The multi-center, double-blind Phase III study assessed 259 patients with "bipolar 1" disorder (marked by pronounced manic symptoms requiring hospitalization. These individuals were randomly assigned to receive 1-6 mg of Risperdal daily (average dose was 4.1 mg) or placebo for three weeks. Patients' symptoms were assessed at the beginning of the research using the YMRS (Young Mania Rating Scale, a widely accepted measurement of manic symptoms), and the primary efficacy was the average change in the YMRS score by the end of the study.
Patients taking Risperdal in the study experienced improvements in their YMRS scores that were significantly greater than those for individuals who received placebo (a drop of 11.1 points for Risperdal versus a decrease of 5 for placebo). Significant improvements were observed with Risperdal as early as day three and were sustained throughout the trial. In addition, significant symptom relief was shown using another assessment tool, the Clinicians' Global Impression-Severity scale. Physicians using this device reported that individuals receiving Risperdal improved twice as much as patients who took placebo.
More Risperdal-treated patients completed the study than those who took placebo. The most frequently reported side effects were drowsiness, dizziness, nausea, dyspepsia (upset stomach), weight gain and excessive fidgeting in Risperdal-treated patients, compared to headache in the placebo group.

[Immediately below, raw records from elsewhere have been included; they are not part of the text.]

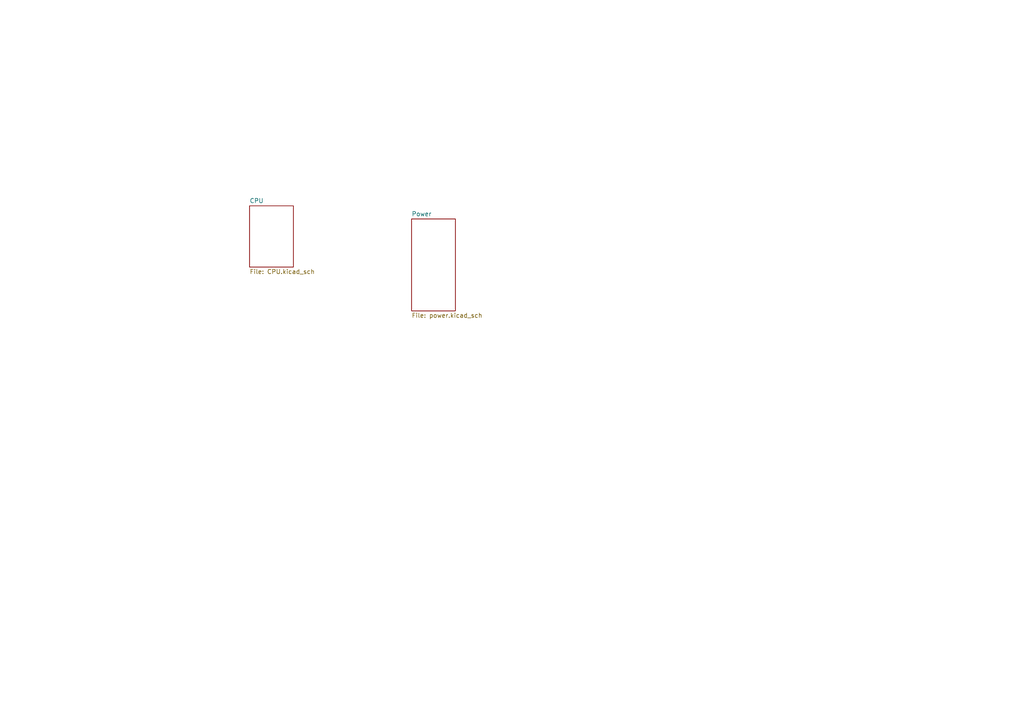
<source format=kicad_sch>
(kicad_sch
	(version 20231120)
	(generator "eeschema")
	(generator_version "8.0")
	(uuid "b788b0a3-c120-4c2d-9cd0-5e95a440d484")
	(paper "A4")
	(title_block
		(title "Main")
		(rev "A")
	)
	(lib_symbols)
	(sheet
		(at 72.39 59.69)
		(size 12.7 17.78)
		(fields_autoplaced yes)
		(stroke
			(width 0.1524)
			(type solid)
		)
		(fill
			(color 0 0 0 0.0000)
		)
		(uuid "5deee7fe-e2a2-4fdb-ae67-c8992395645b")
		(property "Sheetname" "CPU"
			(at 72.39 58.9784 0)
			(effects
				(font
					(size 1.27 1.27)
				)
				(justify left bottom)
			)
		)
		(property "Sheetfile" "CPU.kicad_sch"
			(at 72.39 78.0546 0)
			(effects
				(font
					(size 1.27 1.27)
				)
				(justify left top)
			)
		)
		(instances
			(project "NginR"
				(path "/b788b0a3-c120-4c2d-9cd0-5e95a440d484"
					(page "2")
				)
			)
		)
	)
	(sheet
		(at 119.38 63.5)
		(size 12.7 26.67)
		(fields_autoplaced yes)
		(stroke
			(width 0.1524)
			(type solid)
		)
		(fill
			(color 0 0 0 0.0000)
		)
		(uuid "ca3820b4-55cb-4b6a-942a-14b7e9ba5688")
		(property "Sheetname" "Power"
			(at 119.38 62.7884 0)
			(effects
				(font
					(size 1.27 1.27)
				)
				(justify left bottom)
			)
		)
		(property "Sheetfile" "power.kicad_sch"
			(at 119.38 90.7546 0)
			(effects
				(font
					(size 1.27 1.27)
				)
				(justify left top)
			)
		)
		(instances
			(project "NginR"
				(path "/b788b0a3-c120-4c2d-9cd0-5e95a440d484"
					(page "3")
				)
			)
		)
	)
	(sheet_instances
		(path "/"
			(page "1")
		)
	)
)

</source>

The study was conducted by Johnson & Johnson Pharmaceutical Research and Development (J&JPRD). Marketed in most countries by Janssen-Cilag, Risperdal is approved in more than 80 countries for the treatment of schizophrenia and other conditions, and in 13 countries to date for the treatment of mania associated with bipolar disorder, when added on to a mood stabilizer. The study reported demonstrates the efficacy of Risperdal as monotherapy as well.
Risperdal has earned the status of the world's most widely prescribed atypical antipsychotic. In addition to traditional tablets in various strengths, risperidone is available in oral solution and -- in a growing number of countries -- as a long-acting injection called Risperdal Consta.